Demain, mardi 7 septembre, c'est grosse manif'!
L'objet de la mobilisation : résister face à la contre-réforme des retraites, la énième mesure inique d'un pouvoir tout entier dévoué au néo-libéralisme. Une bonne émission de Mermet avec Bernard Friot (sociologue et économiste) ou bien le site Retraites – Enjeux – Débats sont deux bonnes entrées dans le sujet.



Pour celles et ceux qui le souhaitent, le rendez-vous Ne pas plier est donné à l'angle de la rue St Gilles et du boulevard Beaumarchais à 12h30 pour une distribution d'autocollants.
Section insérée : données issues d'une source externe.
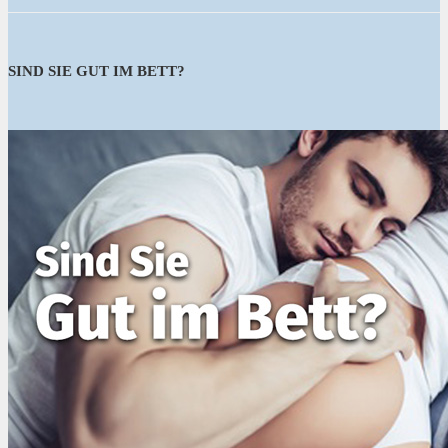
SIND SIE GUT IM BETT?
Serons aussi présents quelques graphistes avec des images… À voir!



Le texte du tract de Ne pas plier accompagnant l'autocollant à lire sur l'Humaginaire.net.

Manifestation anti-raciste du 4 septembre

Quelques images de la manifestation d'hier, samedi 4 septembre, à Paris. Le mot d'ordre : non à la politique raciste et inégalitaire, non à la stigmatisation des étrangers, non à ce petit despote et à ses chiens policiers.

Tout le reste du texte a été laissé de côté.